WHAT THE TASK REQUIRES —
Copy the classification lines from each of the records below word for word, omitting the pictures.

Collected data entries
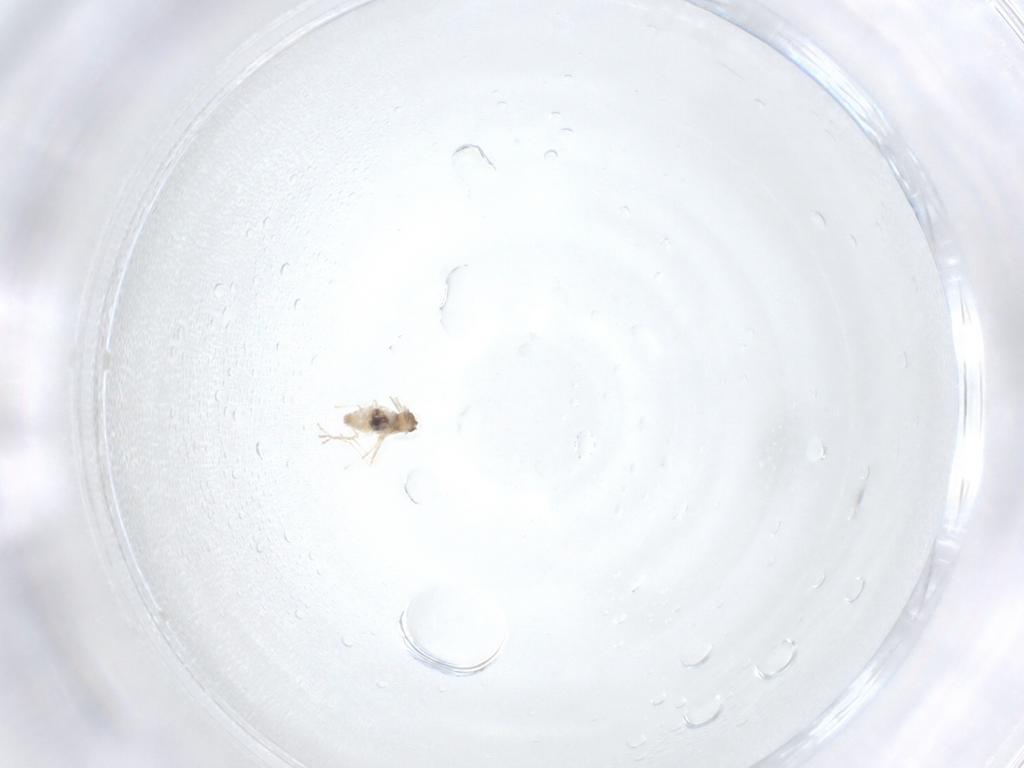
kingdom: Animalia
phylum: Arthropoda
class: Insecta
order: Diptera
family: Cecidomyiidae
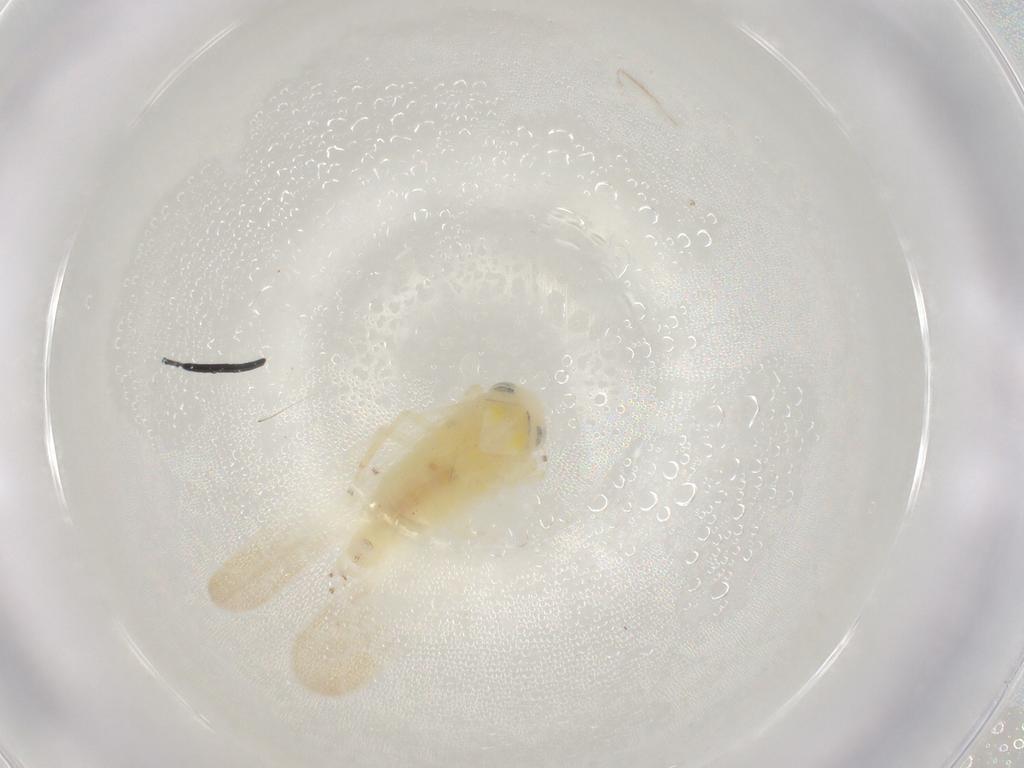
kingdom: Animalia
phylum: Arthropoda
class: Insecta
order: Hemiptera
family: Cicadellidae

RIGHT ANSWER —
kingdom: Animalia
phylum: Arthropoda
class: Insecta
order: Diptera
family: Cecidomyiidae
kingdom: Animalia
phylum: Arthropoda
class: Insecta
order: Hemiptera
family: Cicadellidae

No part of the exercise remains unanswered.